A Azul reduziu sua capacidade em 10,6% em relação ao mesmo período do ano anterior no segundo trimestre, um corte sem precedentes, incluindo uma redução de 24,9% nas operações internacionais, à medida que a guerra dos EUA e de Israel contra o Irã interrompeu o fluxo de petróleo e provocou uma alta acentuada nos preços do combustível de aviação.
“O pico da crise de combustível ocorreu no segundo trimestre e, ao mesmo tempo, esse é normalmente o trimestre mais fraco do ano”, disse Rodgerson à Reuters. “Fizemos o que acreditávamos ser certo: reduzimos a capacidade.”

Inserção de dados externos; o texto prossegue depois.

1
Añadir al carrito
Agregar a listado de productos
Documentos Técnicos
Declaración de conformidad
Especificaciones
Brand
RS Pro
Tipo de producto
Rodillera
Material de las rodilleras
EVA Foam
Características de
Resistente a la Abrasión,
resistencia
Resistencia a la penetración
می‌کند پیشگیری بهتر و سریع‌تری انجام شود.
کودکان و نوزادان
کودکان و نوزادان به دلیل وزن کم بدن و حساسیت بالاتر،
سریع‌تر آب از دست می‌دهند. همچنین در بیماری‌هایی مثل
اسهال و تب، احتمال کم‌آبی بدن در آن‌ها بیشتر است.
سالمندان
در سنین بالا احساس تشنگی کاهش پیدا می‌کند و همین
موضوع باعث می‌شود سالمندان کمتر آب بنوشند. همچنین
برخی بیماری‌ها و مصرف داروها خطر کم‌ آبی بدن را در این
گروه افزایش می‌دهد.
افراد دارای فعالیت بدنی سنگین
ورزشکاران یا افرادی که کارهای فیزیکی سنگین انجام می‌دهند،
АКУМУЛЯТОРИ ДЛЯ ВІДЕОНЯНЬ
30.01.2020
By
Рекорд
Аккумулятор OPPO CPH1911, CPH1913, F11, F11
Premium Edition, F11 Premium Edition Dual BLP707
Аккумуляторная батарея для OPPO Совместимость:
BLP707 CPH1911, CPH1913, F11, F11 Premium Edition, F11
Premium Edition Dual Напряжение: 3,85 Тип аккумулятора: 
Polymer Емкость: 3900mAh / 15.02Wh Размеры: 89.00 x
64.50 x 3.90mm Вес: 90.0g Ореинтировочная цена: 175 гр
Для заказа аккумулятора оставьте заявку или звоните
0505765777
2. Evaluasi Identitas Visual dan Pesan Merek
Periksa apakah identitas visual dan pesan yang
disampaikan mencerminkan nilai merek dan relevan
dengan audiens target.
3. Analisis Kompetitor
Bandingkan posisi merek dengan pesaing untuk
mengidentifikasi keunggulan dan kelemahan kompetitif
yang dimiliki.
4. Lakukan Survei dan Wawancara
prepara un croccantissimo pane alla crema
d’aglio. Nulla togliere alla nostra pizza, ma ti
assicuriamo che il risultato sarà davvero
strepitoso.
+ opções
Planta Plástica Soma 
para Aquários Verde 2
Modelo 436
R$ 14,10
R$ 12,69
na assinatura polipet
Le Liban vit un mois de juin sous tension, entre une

A companhia aérea, a maior do Brasil em número de cidades atendidas, espera reduzir a capacidade em cerca de 4% no terceiro trimestre, antes de retornar ao crescimento a partir do quarto trimestre, à medida que conclui a transição para uma frota de aeronaves de fuselagem larga.
Rodgerson disse que permaneceu otimista em relação ao mercado de aviação brasileiro, citando a demanda resiliente.
“Os fundamentos no Brasil estão muito bons no momento, e acreditamos que estamos bem posicionados”, disse ele.